Altbekanntes und erfrischend Neues

Und hier liegt das Problem, das den Palast der Meere zum schwächsten der Waringham-Romane macht. Die Königinnen-Seite, also der Erzählstrang um Elisabeth und Eleanor, birgt keine Überraschungen. Gablé erzählt die Historie so, wie sie in hunderten bereits vorhandener Versionen bereits erzählt wurde. Die andere Perspektive, die im letzten Roman noch versucht hat, Mary Tudor ihres "Bloody"-Makels zu entkleiden, fehlt hier. Selbst dem Charakter der Königin kann die Autorin keine Seite abgewinnen, die nicht schon vorher in Filmen oder Romanen Thema gewesen wäre. Aber darin liegt wohl auch das Risiko einer solchen Themenwahl.
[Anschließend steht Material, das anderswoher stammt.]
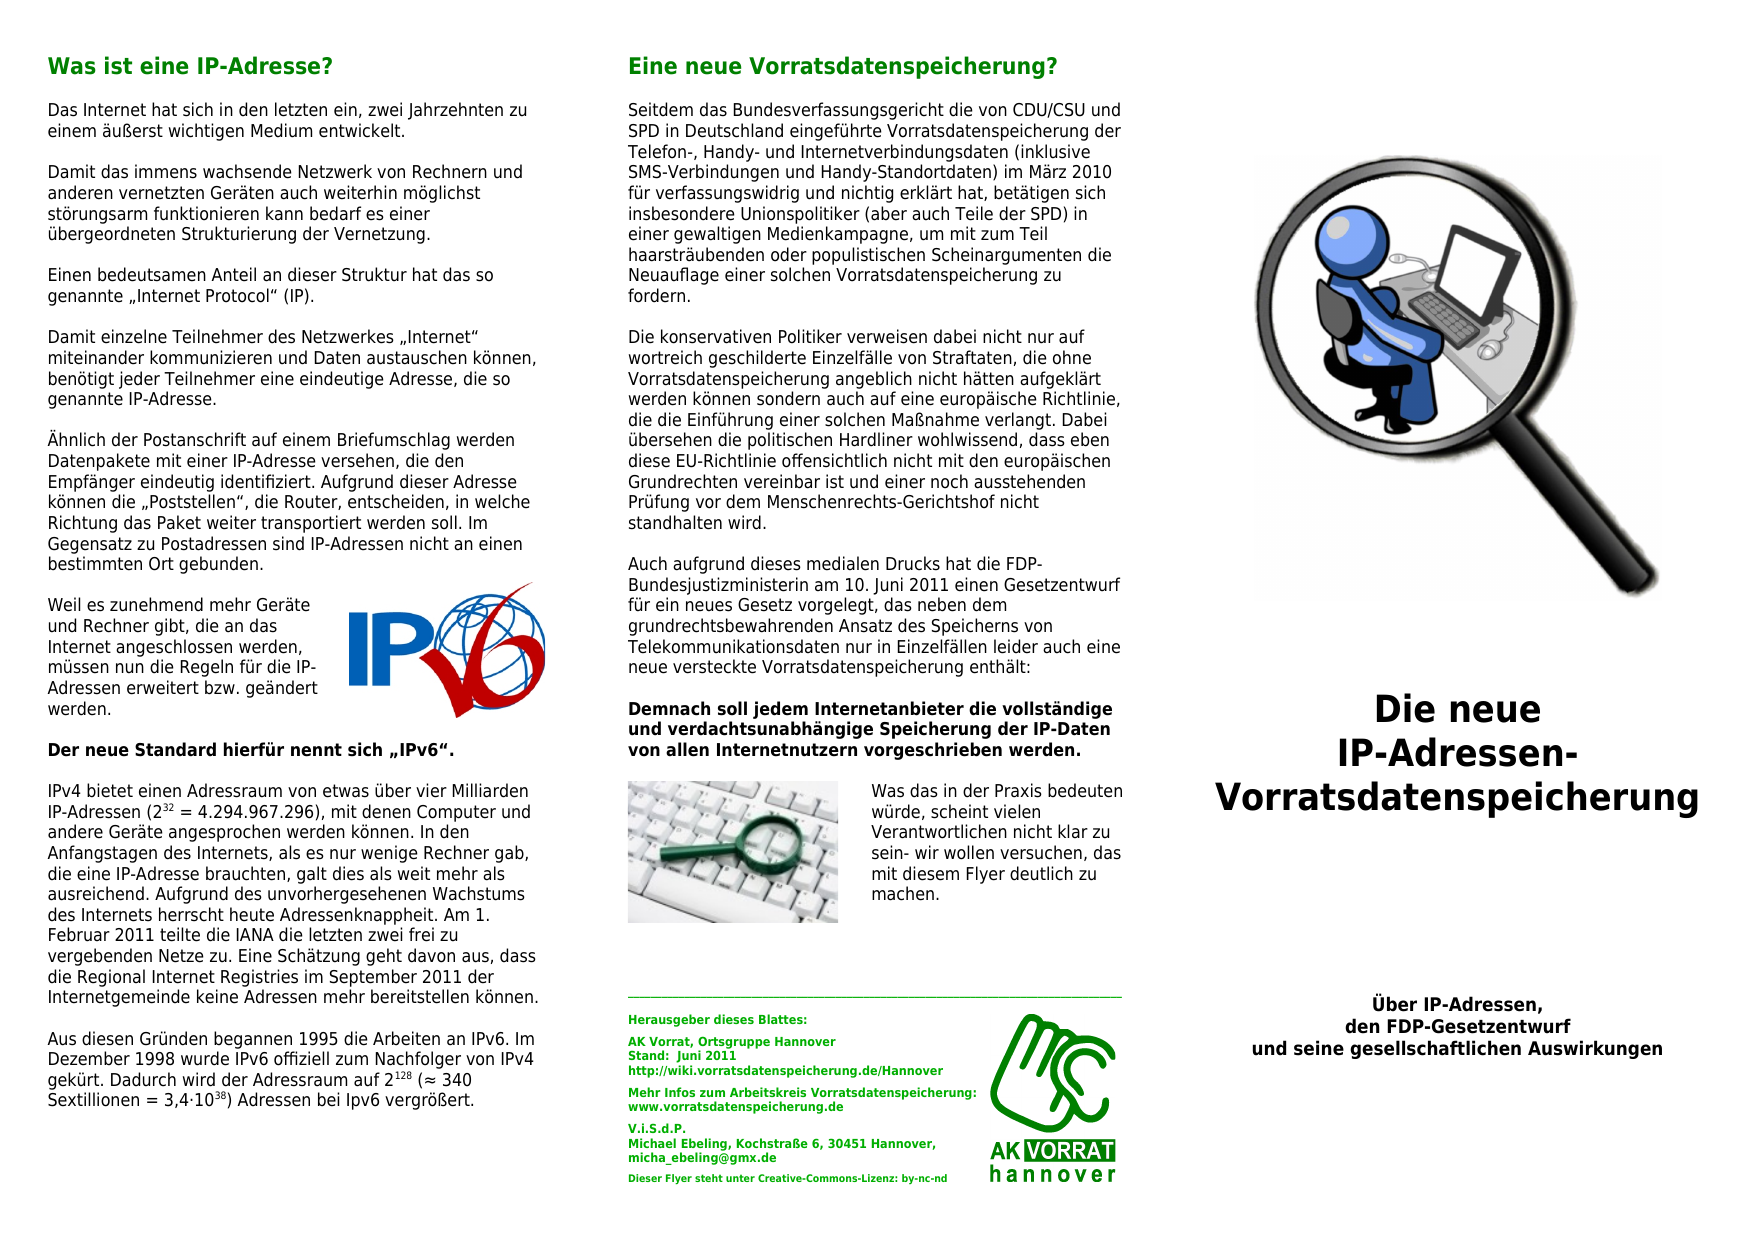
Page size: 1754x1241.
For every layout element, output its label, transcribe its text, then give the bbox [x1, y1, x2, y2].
Der Isaac-Strang ist da der weitaus interessantere. Obwohl er sich in seiner Erzählstruktur stark an seinen Vorgängerromanen orientiert - junger Mann wird außerhalb seiner Familie erwachsen- , möchte man als Leser unbedingt erfahren, wie Isaac es schafft, vom blinden Passagier zum Schiffsjungen zum Sklaven und letztendlich zum respektierten Kaperfahrer mit eigenem Schiff zu werden. Hier liegt dann auch die eigentliche Perle der Gablé-Romane, die andere Sicht der Dinge, verborgen. Oberflächlich betrachtet sind Isaacs Abenteuer als Freibeuter eine altbekannte Mantel-und-Degen-Geschichte. Es werden Schiffe gekapert, Städte überfallen und Burgen ausgeraubt, es wird gemeinsame Sache mit Ureinwohnern gegen die spanischen Besatzer gemacht - kurz, alles was in einschlägigen Romanen und Filmen auch passiert und was sie so beliebt macht. Aber es fehlt, und das ist Rebecca Gablés Verdienst, das Romantisierende, das Verkitschende, das Glorifizierende. Und dabei passiert es dann eben auch, dass der bekannte Weltumsegler Sir Francis Drake seines Heldenmantels verlustig geht. Zwar bleibt er ein hervorragender Seemann, aber er ist auch ein ganz mieser Vorgesetzter, bei dem Egoismus und Opportunismus die vorherrschenden Charaktereigenschaften sind.

Wie immer ist der Roman peinlichst genau recherchiert und trotz alles Wissens flüssig und amüsant geschrieben. So ist es durchaus ein Vergnügen ihn zu lesen, einfach auch aus dem Grund, dass man am Schicksal der sympathisch-chaotischen Großfamilie der Waringhams weiter teilhaben möchte. Leider wird dies wohl der Endpunkt der Saga sein, denn im selben Interview (s.o.) kündigte die Autorin an, dass mit dem Ende der Regentschaft Elisabeth I. auch ihr Interesse am englischen Mittelalter endet. Aber wer weiß. Manchmal tauchen erzählenswerte Geschichten ganz plötzlich und aus dem Dunkeln auf.